:: DATA SHOWN ::

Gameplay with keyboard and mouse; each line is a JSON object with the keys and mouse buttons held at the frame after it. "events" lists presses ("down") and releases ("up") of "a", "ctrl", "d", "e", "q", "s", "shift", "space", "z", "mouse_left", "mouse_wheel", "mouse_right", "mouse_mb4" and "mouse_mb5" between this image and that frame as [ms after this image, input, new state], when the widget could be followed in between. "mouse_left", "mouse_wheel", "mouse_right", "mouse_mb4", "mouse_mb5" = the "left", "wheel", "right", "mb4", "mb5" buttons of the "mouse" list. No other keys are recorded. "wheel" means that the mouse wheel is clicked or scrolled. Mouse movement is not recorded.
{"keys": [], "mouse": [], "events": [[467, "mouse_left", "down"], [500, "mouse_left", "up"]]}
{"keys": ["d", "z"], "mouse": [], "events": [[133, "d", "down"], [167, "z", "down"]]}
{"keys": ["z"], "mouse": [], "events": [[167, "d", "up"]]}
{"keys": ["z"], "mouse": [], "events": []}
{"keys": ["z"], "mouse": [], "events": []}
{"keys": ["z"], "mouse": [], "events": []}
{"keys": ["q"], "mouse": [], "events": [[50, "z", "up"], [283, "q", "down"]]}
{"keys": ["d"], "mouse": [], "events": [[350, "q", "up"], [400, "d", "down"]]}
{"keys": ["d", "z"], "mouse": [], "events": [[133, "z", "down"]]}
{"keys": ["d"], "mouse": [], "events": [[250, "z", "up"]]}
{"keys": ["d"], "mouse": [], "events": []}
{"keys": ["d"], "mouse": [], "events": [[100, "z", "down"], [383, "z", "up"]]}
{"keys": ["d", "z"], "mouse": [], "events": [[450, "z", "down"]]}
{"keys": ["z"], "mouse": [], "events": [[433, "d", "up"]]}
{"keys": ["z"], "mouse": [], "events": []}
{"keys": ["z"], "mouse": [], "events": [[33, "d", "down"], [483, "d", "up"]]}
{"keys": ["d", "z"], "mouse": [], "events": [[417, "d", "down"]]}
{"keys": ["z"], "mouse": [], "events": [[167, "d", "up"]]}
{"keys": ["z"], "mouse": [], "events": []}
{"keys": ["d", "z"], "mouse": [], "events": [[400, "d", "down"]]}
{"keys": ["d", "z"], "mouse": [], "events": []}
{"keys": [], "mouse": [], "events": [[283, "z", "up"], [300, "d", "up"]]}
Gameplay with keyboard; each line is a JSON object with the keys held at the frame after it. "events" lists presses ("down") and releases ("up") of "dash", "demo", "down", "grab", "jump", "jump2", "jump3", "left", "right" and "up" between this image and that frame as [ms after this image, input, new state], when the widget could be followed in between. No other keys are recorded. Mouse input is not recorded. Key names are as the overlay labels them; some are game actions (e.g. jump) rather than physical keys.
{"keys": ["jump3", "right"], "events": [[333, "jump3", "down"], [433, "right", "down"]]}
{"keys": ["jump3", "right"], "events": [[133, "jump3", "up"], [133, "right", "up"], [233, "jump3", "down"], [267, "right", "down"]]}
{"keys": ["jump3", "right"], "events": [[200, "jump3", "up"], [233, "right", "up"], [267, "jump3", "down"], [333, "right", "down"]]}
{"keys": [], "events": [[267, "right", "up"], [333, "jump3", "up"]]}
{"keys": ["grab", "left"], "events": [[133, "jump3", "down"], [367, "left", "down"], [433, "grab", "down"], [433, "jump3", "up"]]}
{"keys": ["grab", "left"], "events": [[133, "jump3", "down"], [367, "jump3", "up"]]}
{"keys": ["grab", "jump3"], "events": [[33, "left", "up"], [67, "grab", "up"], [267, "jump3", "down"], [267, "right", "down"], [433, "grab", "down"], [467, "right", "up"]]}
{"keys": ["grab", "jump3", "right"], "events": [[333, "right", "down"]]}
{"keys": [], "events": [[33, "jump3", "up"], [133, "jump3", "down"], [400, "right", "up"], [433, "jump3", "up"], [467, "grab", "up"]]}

:::

HOW TO COMPLETE THIS TASK -
Once you have read the listing, copy it out exactly.

COMPLETED TASK -
Gameplay with keyboard and mouse; each line is a JSON object with the keys and mouse buttons held at the frame after it. "events" lists presses ("down") and releases ("up") of "a", "ctrl", "d", "e", "q", "s", "shift", "space", "z", "mouse_left", "mouse_wheel", "mouse_right", "mouse_mb4" and "mouse_mb5" between this image and that frame as [ms after this image, input, new state], when the widget could be followed in between. "mouse_left", "mouse_wheel", "mouse_right", "mouse_mb4", "mouse_mb5" = the "left", "wheel", "right", "mb4", "mb5" buttons of the "mouse" list. No other keys are recorded. "wheel" means that the mouse wheel is clicked or scrolled. Mouse movement is not recorded.
{"keys": [], "mouse": [], "events": [[467, "mouse_left", "down"], [500, "mouse_left", "up"]]}
{"keys": ["d", "z"], "mouse": [], "events": [[133, "d", "down"], [167, "z", "down"]]}
{"keys": ["z"], "mouse": [], "events": [[167, "d", "up"]]}
{"keys": ["z"], "mouse": [], "events": []}
{"keys": ["z"], "mouse": [], "events": []}
{"keys": ["z"], "mouse": [], "events": []}
{"keys": ["q"], "mouse": [], "events": [[50, "z", "up"], [283, "q", "down"]]}
{"keys": ["d"], "mouse": [], "events": [[350, "q", "up"], [400, "d", "down"]]}
{"keys": ["d", "z"], "mouse": [], "events": [[133, "z", "down"]]}
{"keys": ["d"], "mouse": [], "events": [[250, "z", "up"]]}
{"keys": ["d"], "mouse": [], "events": []}
{"keys": ["d"], "mouse": [], "events": [[100, "z", "down"], [383, "z", "up"]]}
{"keys": ["d", "z"], "mouse": [], "events": [[450, "z", "down"]]}
{"keys": ["z"], "mouse": [], "events": [[433, "d", "up"]]}
{"keys": ["z"], "mouse": [], "events": []}
{"keys": ["z"], "mouse": [], "events": [[33, "d", "down"], [483, "d", "up"]]}
{"keys": ["d", "z"], "mouse": [], "events": [[417, "d", "down"]]}
{"keys": ["z"], "mouse": [], "events": [[167, "d", "up"]]}
{"keys": ["z"], "mouse": [], "events": []}
{"keys": ["d", "z"], "mouse": [], "events": [[400, "d", "down"]]}
{"keys": ["d", "z"], "mouse": [], "events": []}
{"keys": [], "mouse": [], "events": [[283, "z", "up"], [300, "d", "up"]]}
Gameplay with keyboard; each line is a JSON object with the keys held at the frame after it. "events" lists presses ("down") and releases ("up") of "dash", "demo", "down", "grab", "jump", "jump2", "jump3", "left", "right" and "up" between this image and that frame as [ms after this image, input, new state], when the widget could be followed in between. No other keys are recorded. Mouse input is not recorded. Key names are as the overlay labels them; some are game actions (e.g. jump) rather than physical keys.
{"keys": ["jump3", "right"], "events": [[333, "jump3", "down"], [433, "right", "down"]]}
{"keys": ["jump3", "right"], "events": [[133, "jump3", "up"], [133, "right", "up"], [233, "jump3", "down"], [267, "right", "down"]]}
{"keys": ["jump3", "right"], "events": [[200, "jump3", "up"], [233, "right", "up"], [267, "jump3", "down"], [333, "right", "down"]]}
{"keys": [], "events": [[267, "right", "up"], [333, "jump3", "up"]]}
{"keys": ["grab", "left"], "events": [[133, "jump3", "down"], [367, "left", "down"], [433, "grab", "down"], [433, "jump3", "up"]]}
{"keys": ["grab", "left"], "events": [[133, "jump3", "down"], [367, "jump3", "up"]]}
{"keys": ["grab", "jump3"], "events": [[33, "left", "up"], [67, "grab", "up"], [267, "jump3", "down"], [267, "right", "down"], [433, "grab", "down"], [467, "right", "up"]]}
{"keys": ["grab", "jump3", "right"], "events": [[333, "right", "down"]]}
{"keys": [], "events": [[33, "jump3", "up"], [133, "jump3", "down"], [400, "right", "up"], [433, "jump3", "up"], [467, "grab", "up"]]}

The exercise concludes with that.